Transcreva na íntegra, sem qualquer alteração, o excerto do acórdão do Supremo Tribunal de Justiça.

» EXCERTO DO TEXTO
◇ ◇ ◇ ◇ ◇
Acórdão nº 447/08.4TBCBR.C1.S1 de Supremo Tribunal de Justiça (Portugal), 17 de Novembro de 2011
Magistrado Responsável | GRANJA DA FONSECA |
Data da Resolução | 17 de Novembro de 2011 |
Emissor | Supremo Tribunal de Justiça (Portugal) |
Acordam no Supremo Tribunal de Justiça: 1.
AA intentou, na Vara de Competência Mista de Coimbra - 2ª Secção, acção declarativa de condenação com processo ordinário contra BB e CC e mulher DD, pedindo que os réus sejam condenados: a) - A reconhecer que a autora AA e o 1º réu, seu marido, BB são os donos e legítimos proprietários do prédio urbano inscrito na matriz de S. Paulo de Frades sob o nº0000; b) - Reconhecer que a autora e seu marido adquiriram o prédio em causa por usucapião e o terreno rústico onde o mesmo foi edificado por doação verbal; c) - Reconhecer que o artigo 2041da freguesia de S. Paulo de Frades é um bem comum do casal constituído pela autora e 1º réu, sendo a sua casa de morada de família; d) - A abster-se da prática de quaisquer actos que perturbem ou impeçam o exercício do direito de propriedade pela autora sobre o prédio em causa; e) - Reconhecer que o nome do titular do prédio em causa não está conforme à realidade fáctica e de direito e que o proprietário não é CC e mulher; f) - A colaborar, cooperando com a autora na prática de todos os actos materiais e jurídicos necessários à rectificação do nome do titular na matriz do prédio urbano 0000 da freguesia de S. Paulo de Frades; g) - A proceder à sua inscrição, em nome da autora AA e do réu BB; h) - A colaborar, para que seja efectuado o registo definitivo do prédio em causa na competente Conservatória, a favor da autora e seu marido, por aquisição por usucapião; Alega, como fundamento da sua pretensão, que, sendo casada com o 1º réu e nora dos 2.
◇ ◇ ◇ ◇ ◇
» DADOS FORNECIDOS
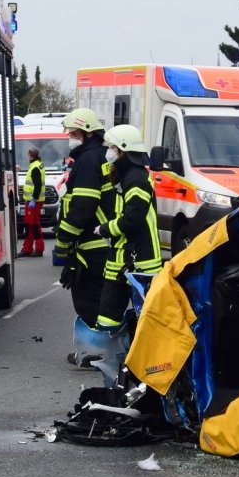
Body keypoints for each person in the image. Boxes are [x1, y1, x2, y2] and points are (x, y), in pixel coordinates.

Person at [53, 108, 114, 340]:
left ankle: (97, 351)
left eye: (73, 132)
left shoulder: (88, 160)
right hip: (102, 241)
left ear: (88, 133)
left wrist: (64, 240)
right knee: (102, 298)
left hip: (92, 243)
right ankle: (103, 349)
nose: (70, 136)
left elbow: (82, 206)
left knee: (89, 299)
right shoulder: (99, 156)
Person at [95, 124, 162, 330]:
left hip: (141, 261)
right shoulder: (127, 175)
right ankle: (107, 352)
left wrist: (105, 229)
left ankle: (132, 356)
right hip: (124, 257)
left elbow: (133, 219)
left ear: (123, 150)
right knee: (109, 311)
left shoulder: (136, 178)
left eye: (112, 147)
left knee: (146, 316)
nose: (109, 152)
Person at [21, 147, 45, 257]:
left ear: (30, 155)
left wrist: (34, 199)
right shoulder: (37, 164)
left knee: (34, 225)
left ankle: (39, 249)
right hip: (31, 200)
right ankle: (27, 248)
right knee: (29, 224)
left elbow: (38, 185)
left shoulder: (35, 167)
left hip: (34, 201)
◇ ◇ ◇ ◇ ◇
» RESPOSTA
Acórdão nº 447/08.4TBCBR.C1.S1 de Supremo Tribunal de Justiça (Portugal), 17 de Novembro de 2011
Magistrado Responsável | GRANJA DA FONSECA |
Data da Resolução | 17 de Novembro de 2011 |
Emissor | Supremo Tribunal de Justiça (Portugal) |
Acordam no Supremo Tribunal de Justiça: 1.
AA intentou, na Vara de Competência Mista de Coimbra - 2ª Secção, acção declarativa de condenação com processo ordinário contra BB e CC e mulher DD, pedindo que os réus sejam condenados: a) - A reconhecer que a autora AA e o 1º réu, seu marido, BB são os donos e legítimos proprietários do prédio urbano inscrito na matriz de S. Paulo de Frades sob o nº0000; b) - Reconhecer que a autora e seu marido adquiriram o prédio em causa por usucapião e o terreno rústico onde o mesmo foi edificado por doação verbal; c) - Reconhecer que o artigo 2041da freguesia de S. Paulo de Frades é um bem comum do casal constituído pela autora e 1º réu, sendo a sua casa de morada de família; d) - A abster-se da prática de quaisquer actos que perturbem ou impeçam o exercício do direito de propriedade pela autora sobre o prédio em causa; e) - Reconhecer que o nome do titular do prédio em causa não está conforme à realidade fáctica e de direito e que o proprietário não é CC e mulher; f) - A colaborar, cooperando com a autora na prática de todos os actos materiais e jurídicos necessários à rectificação do nome do titular na matriz do prédio urbano 0000 da freguesia de S. Paulo de Frades; g) - A proceder à sua inscrição, em nome da autora AA e do réu BB; h) - A colaborar, para que seja efectuado o registo definitivo do prédio em causa na competente Conservatória, a favor da autora e seu marido, por aquisição por usucapião; Alega, como fundamento da sua pretensão, que, sendo casada com o 1º réu e nora dos 2.